- [Work item]: No pictures go into the output, which should consist only of the lines from the first line of the data through the line with "X1271690Y794233D01*", copied exactly.

:: Input data ::

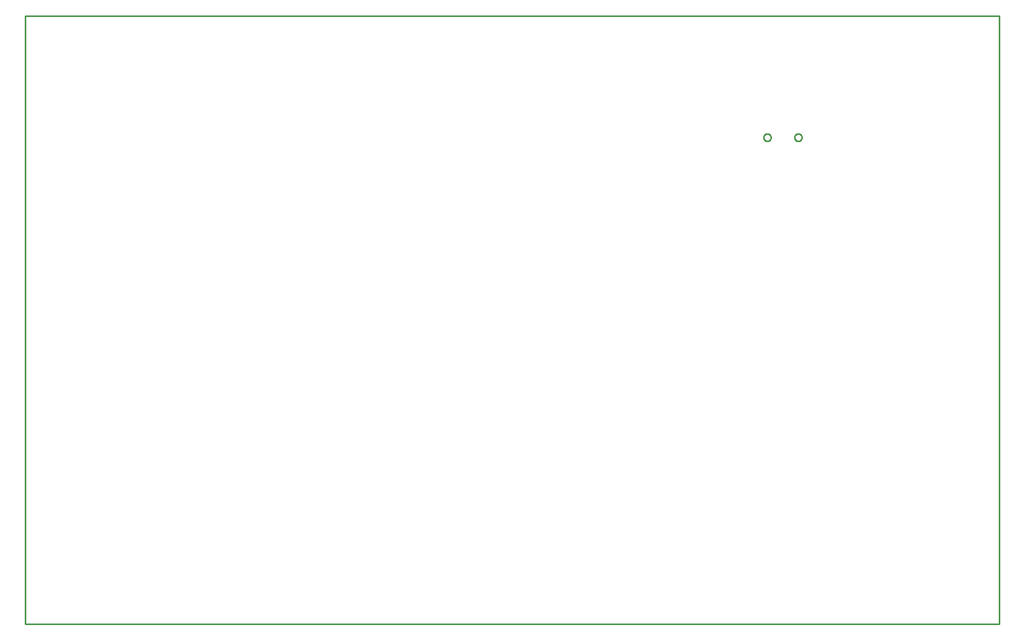
<source format=gbr>
G04 EAGLE Gerber RS-274X export*
G75*
%MOMM*%
%FSLAX34Y34*%
%LPD*%
%IN*%
%IPPOS*%
%AMOC8*
5,1,8,0,0,1.08239X$1,22.5*%
G01*
%ADD10C,0.254000*%


D10*
X0Y0D02*
X1600000Y0D01*
X1600000Y1000000D01*
X0Y1000000D01*
X0Y0D01*
X1276096Y799758D02*
X1276019Y799077D01*
X1275867Y798410D01*
X1275641Y797764D01*
X1275344Y797147D01*
X1274980Y796567D01*
X1274553Y796032D01*
X1274068Y795547D01*
X1273533Y795121D01*
X1272953Y794756D01*
X1272337Y794459D01*
X1271690Y794233D01*
X1271023Y794081D01*
X1270342Y794004D01*
X1269658Y794004D01*
X1268977Y794081D01*
X1268310Y794233D01*
X1267664Y794459D01*
X1267047Y794756D01*
X1266467Y795121D01*
X1265932Y795547D01*
X1265447Y796032D01*
X1265021Y796567D01*
X1264656Y797147D01*
X1264359Y797764D01*
X1264133Y798410D01*
X1263981Y799077D01*
X1263904Y799758D01*
X1263904Y800442D01*
X1263981Y801123D01*
X1264133Y801790D01*
X1264359Y802437D01*
X1264656Y803053D01*
X1265021Y803633D01*
X1265447Y804168D01*
X1265932Y804653D01*
X1266467Y805080D01*
X1267047Y805444D01*
X1267664Y805741D01*
X1268310Y805967D01*
X1268977Y806119D01*
X1269658Y806196D01*
X1270342Y806196D01*
X1271023Y806119D01*
X1271690Y805967D01*
X1272337Y805741D01*
X1272953Y805444D01*
X1273533Y805080D01*
X1274068Y804653D01*
X1274553Y804168D01*
X1274980Y803633D01*
X1275344Y803053D01*
X1275641Y802437D01*
X1275867Y801790D01*
X1276019Y801123D01*
X1276096Y800442D01*
X1276096Y799758D01*
X1225296Y799758D02*
X1225219Y799077D01*
X1225067Y798410D01*
X1224841Y797764D01*
X1224544Y797147D01*
X1224180Y796567D01*
X1223753Y796032D01*
X1223268Y795547D01*
X1222733Y795121D01*
X1222153Y794756D01*
X1221537Y794459D01*
X1220890Y794233D01*
X1220223Y794081D01*
X1219542Y794004D01*
X1218858Y794004D01*
X1218177Y794081D01*
X1217510Y794233D01*
X1216864Y794459D01*
X1216247Y794756D01*
X1215667Y795121D01*
X1215132Y795547D01*
X1214647Y796032D01*
X1214221Y796567D01*
X1213856Y797147D01*
X1213559Y797764D01*
X1213333Y798410D01*
X1213181Y799077D01*
X1213104Y799758D01*
X1213104Y800442D01*
X1213181Y801123D01*
X1213333Y801790D01*
X1213559Y802437D01*
X1213856Y803053D01*
X1214221Y803633D01*
X1214647Y804168D01*
X1215132Y804653D01*
X1215667Y805080D01*
X1216247Y805444D01*
X1216864Y805741D01*
X1217510Y805967D01*
X1218177Y806119D01*
X1218858Y806196D01*
X1219542Y806196D01*
X1220223Y806119D01*
X1220890Y805967D01*
X1221537Y805741D01*
X1222153Y805444D01*
X1222733Y805080D01*
X1223268Y804653D01*
X1223753Y804168D01*
X1224180Y803633D01*
X1224544Y803053D01*
X1224841Y802437D01*
X1225067Y801790D01*
X1225219Y801123D01*
X1225296Y800442D01*
X1225296Y799758D01*
M02*

</source>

:::

- [Answer]:
<source format=gbr>
G04 EAGLE Gerber RS-274X export*
G75*
%MOMM*%
%FSLAX34Y34*%
%LPD*%
%IN*%
%IPPOS*%
%AMOC8*
5,1,8,0,0,1.08239X$1,22.5*%
G01*
%ADD10C,0.254000*%


D10*
X0Y0D02*
X1600000Y0D01*
X1600000Y1000000D01*
X0Y1000000D01*
X0Y0D01*
X1276096Y799758D02*
X1276019Y799077D01*
X1275867Y798410D01*
X1275641Y797764D01*
X1275344Y797147D01*
X1274980Y796567D01*
X1274553Y796032D01*
X1274068Y795547D01*
X1273533Y795121D01*
X1272953Y794756D01*
X1272337Y794459D01*
X1271690Y794233D01*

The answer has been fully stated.